NOV 09, 2007
This retrospective analysis included 44 patients (45 eyes) with suspected infection or malignancy who underwent vitrectomy for diagnosis. The authors report that a specific cause of intraocular cellular infiltration was found in 20 percent of patients, with an overall sensitivity of 63.6 percent. Flow cytometry had the highest sensitivity of tests performed (83 percent). However, despite vitrectomy and testing, two-thirds of cases remained idiopathic.
Probably most significantly, vision improved in 60 percent of eyes following vitrectomy, with 37.8 percent of eyes improving by three lines or more.
What isn't known is whether therapy was changed based on the results of biopsy. Perhaps some or all of the visual improvement can be explained by more aggressive therapy with anti-inflammatory drugs after infection or malignancy had been ruled out. The fact that eyes that remained idiopathic after vitrectomy had better acuity at all time points would support this possibility.

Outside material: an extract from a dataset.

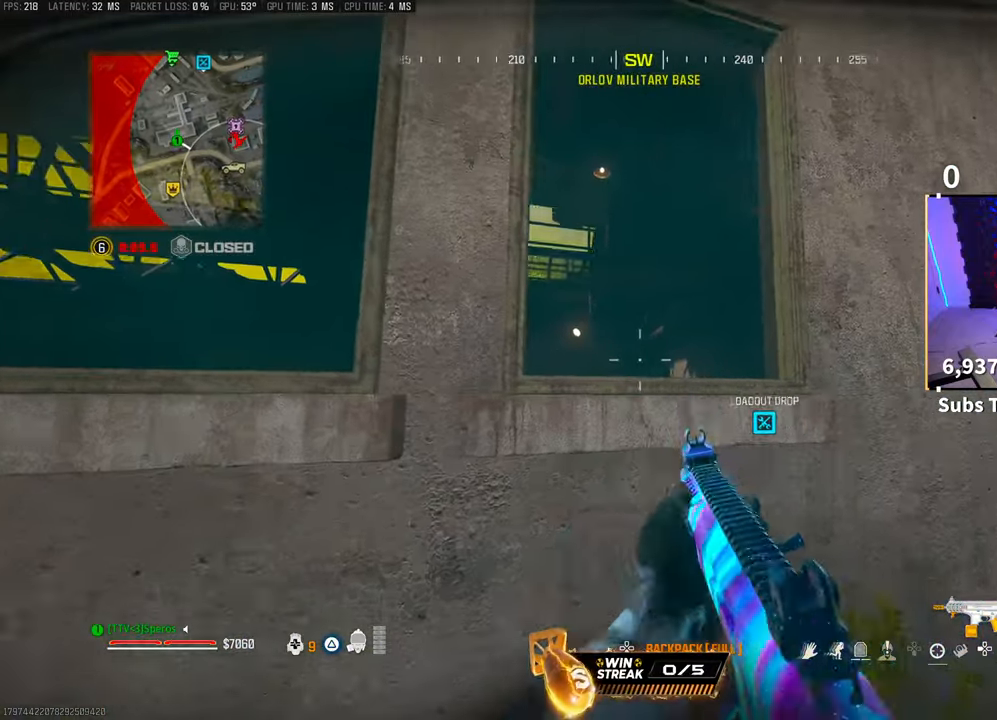
{"buttons": ["L1", "R1"], "left_stick": "center", "right_stick": "center", "events": [[367, "L1", "down"], [367, "R1", "down"]]}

As a result, it’s unknown whether vitrectomy or enhanced medical therapy caused vision to improve. It is also unknown if some patients classified as idiopathic had infectious or malignant disease that was missed on initial vitrectomy and study. Indolent infectious processes such as P. Acnes are difficult to diagnosis, as are intraocular lymphoma, a confirmation of the latter not uncommonly requiring multiple vitreous samples or chorioretinal biopsy.